There's the very substantial symphony to close, and it really adds to one's
understanding of Gossec's earlier symphonies. For in this nearly 28 minute
work he's clearly expanded his scale. There's a late Haydnesque classical
language, proportion, and particularly French instrumentation (in wind solos)
to scale a new age. Phrases in the first movement's allegro molto
recall Mozart more than Haydn, and the brightness of Vanhal. Visiting composers
left their impression, even brattish wunderkind. But the tonal palate and
incident are Gossec's own. The slow movement, as one would expect, reveal
this more fully. Clarinets have arrived, and an underpinning of horns at
certain points again seem almost Beethovenian. This is as forward-looking
as anything of its time; though its time was split over 17 years, like its
17 orchestral parts. One generously applies the earlier date. But clearly
Gossec was still learning in 1809. A brooding minuet follows, quite unlike
anything else of its kind, with wind and brass interjections, rather like
the ticking in the Clock Symphony. Nearing ten minutes, it's the heart
of the work, a quirky meditation on time perhaps, unwinding with occasional
fugato gestures to a thoughtful conclusion. A grand but quite brief allegro
assai thrusts home the whole invention with a bustle of individual woodwinds
played with a trilling that scales up and down the string textures. This
is a powerful and powerfully-scored work; again opening the French sound
world to the delicacies and grandeur of French orchestration. It provides
the link between these two great orchestrators, Rameau and Berlioz yet again.

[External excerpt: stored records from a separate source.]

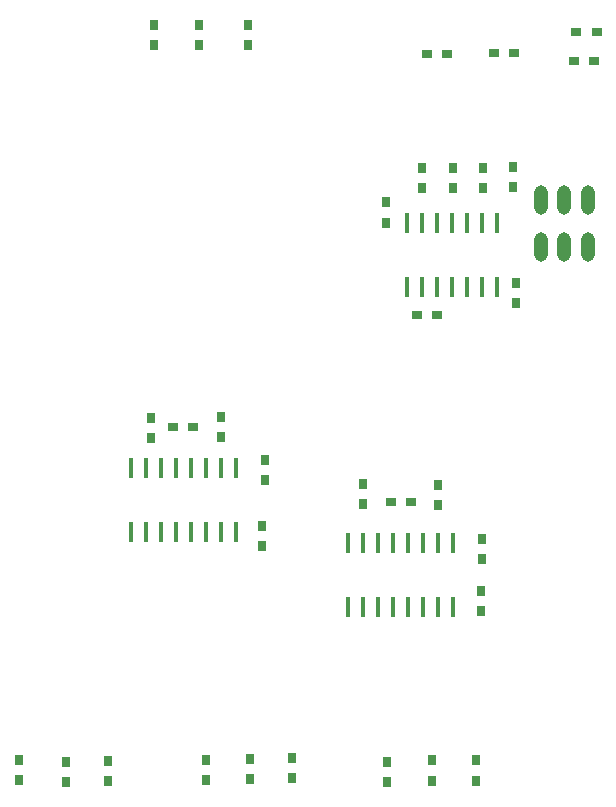
<source format=gtp>
%TF.GenerationSoftware,Novarm,DipTrace,3.3.1.3*%
%TF.CreationDate,2020-06-26T14:00:03+00:00*%
%FSLAX35Y35*%
%MOMM*%
%TF.FileFunction,Paste,Top*%
%TF.Part,Single*%
%ADD41O,1.2X2.5*%
%ADD53R,0.4X1.8*%
%ADD65R,0.9X0.8*%
%ADD67R,0.8X0.9*%
G75*
G01*
%LPD*%
D67*
X3364410Y3919880D3*
Y4089880D3*
X4178150Y1071067D3*
Y1241067D3*
D65*
X3577500Y1556000D3*
X3407500D3*
D67*
X4168793Y797090D3*
Y627090D3*
X3175000Y1534000D3*
Y1704000D3*
X3809750Y1525330D3*
Y1695330D3*
X2344807Y1741213D3*
Y1911213D3*
D65*
X1736250Y2190750D3*
X1566250D3*
D67*
X2312870Y1351747D3*
Y1181747D3*
X1375617Y2097303D3*
Y2267303D3*
X1966023Y2103480D3*
Y2273480D3*
X4127390Y-634723D3*
Y-804723D3*
X2574283Y-614667D3*
Y-784667D3*
X3758610Y-634723D3*
Y-804723D3*
X2219340Y-623443D3*
Y-793443D3*
X1013013Y-637423D3*
Y-807423D3*
X660003Y-650800D3*
Y-820800D3*
X3937473Y4382437D3*
Y4212437D3*
X3670763Y4384007D3*
Y4214007D3*
X4441443Y4386710D3*
Y4216710D3*
X4187427Y4382667D3*
Y4212667D3*
X3373580Y-645343D3*
Y-815343D3*
X263000Y-632777D3*
Y-802777D3*
X1843000Y-630833D3*
Y-800833D3*
D65*
X5149080Y5536727D3*
X4979080D3*
D67*
X1400493Y5424187D3*
Y5594187D3*
X1786450Y5424187D3*
Y5594187D3*
X2194930Y5424187D3*
Y5594187D3*
D65*
X4282993Y5357700D3*
X4452993D3*
X3801580Y3136260D3*
X3631580D3*
D67*
X4470947Y3410180D3*
Y3240180D3*
D65*
X4961377Y5290813D3*
X5131377D3*
X3713803Y5347167D3*
X3883803D3*
D53*
X3937000Y1206500D3*
X3810000D3*
X3683000D3*
X3556000D3*
X3429000D3*
X3302000D3*
X3175000D3*
X3048000D3*
Y666500D3*
X3175000D3*
X3302000D3*
X3429000D3*
X3556000D3*
X3683000D3*
X3810000D3*
X3937000D3*
X2095500Y1841500D3*
X1968500D3*
X1841500D3*
X1714500D3*
X1587500D3*
X1460500D3*
X1333500D3*
X1206500D3*
Y1301500D3*
X1333500D3*
X1460500D3*
X1587500D3*
X1714500D3*
X1841500D3*
X1968500D3*
X2095500D3*
D41*
X4876683Y3710980D3*
X4676683D3*
X5076683D3*
X4875113Y4108173D3*
X4675113D3*
X5075113D3*
D53*
X3540617Y3374717D3*
X3667617D3*
X3794617D3*
X3921617D3*
X4048617D3*
X4175617D3*
X4302617D3*
Y3914717D3*
X4175617D3*
X4048617D3*
X3921617D3*
X3794617D3*
X3667617D3*
X3540617D3*
M02*

</source>
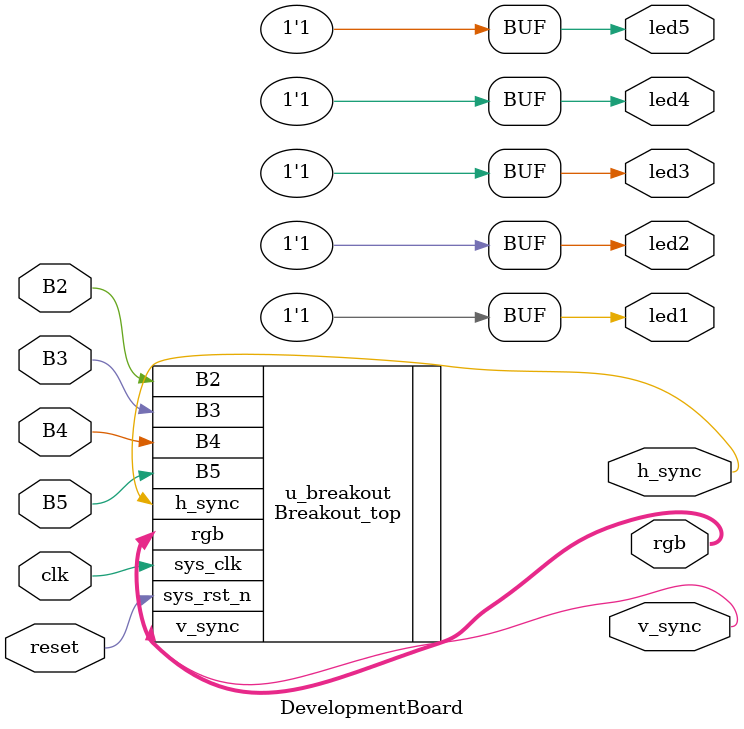
<source format=v>
`timescale 1ns/1ns
module DevelopmentBoard(
    input  wire        clk,
    input  wire        reset,
    input  wire        B2,
    input  wire        B3,
    input  wire        B4,
    input  wire        B5,
    output wire        h_sync,
    output wire        v_sync,
    output wire [15:0] rgb,
    output wire        led1,
    output wire        led2,
    output wire        led3,
    output wire        led4,
    output wire        led5
);

    Breakout_top u_breakout (
        .sys_clk   (clk),
        .sys_rst_n (reset),
        .B2        (B2),
        .B3        (B3),
        .B4        (B4),
        .B5        (B5),
        .h_sync    (h_sync),
        .v_sync    (v_sync),
        .rgb       (rgb)
    );

    assign led1 = 1'b1;
    assign led2 = 1'b1;
    assign led3 = 1'b1;
    assign led4 = 1'b1;
    assign led5 = 1'b1;
    
endmodule
</source>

Though not a whit detracting from Berlioz, it shows the unbroken line of
French orchestral writing culminated in the work of the younger composer,
then radiated out again. One recalls, too, those very French civic bands,
full of trombones. It provides a substantial and fitting contrast,
chronologically and generically. Now it'd be good to explore all those
revolutionary works. The best of these must be more than worth reviving.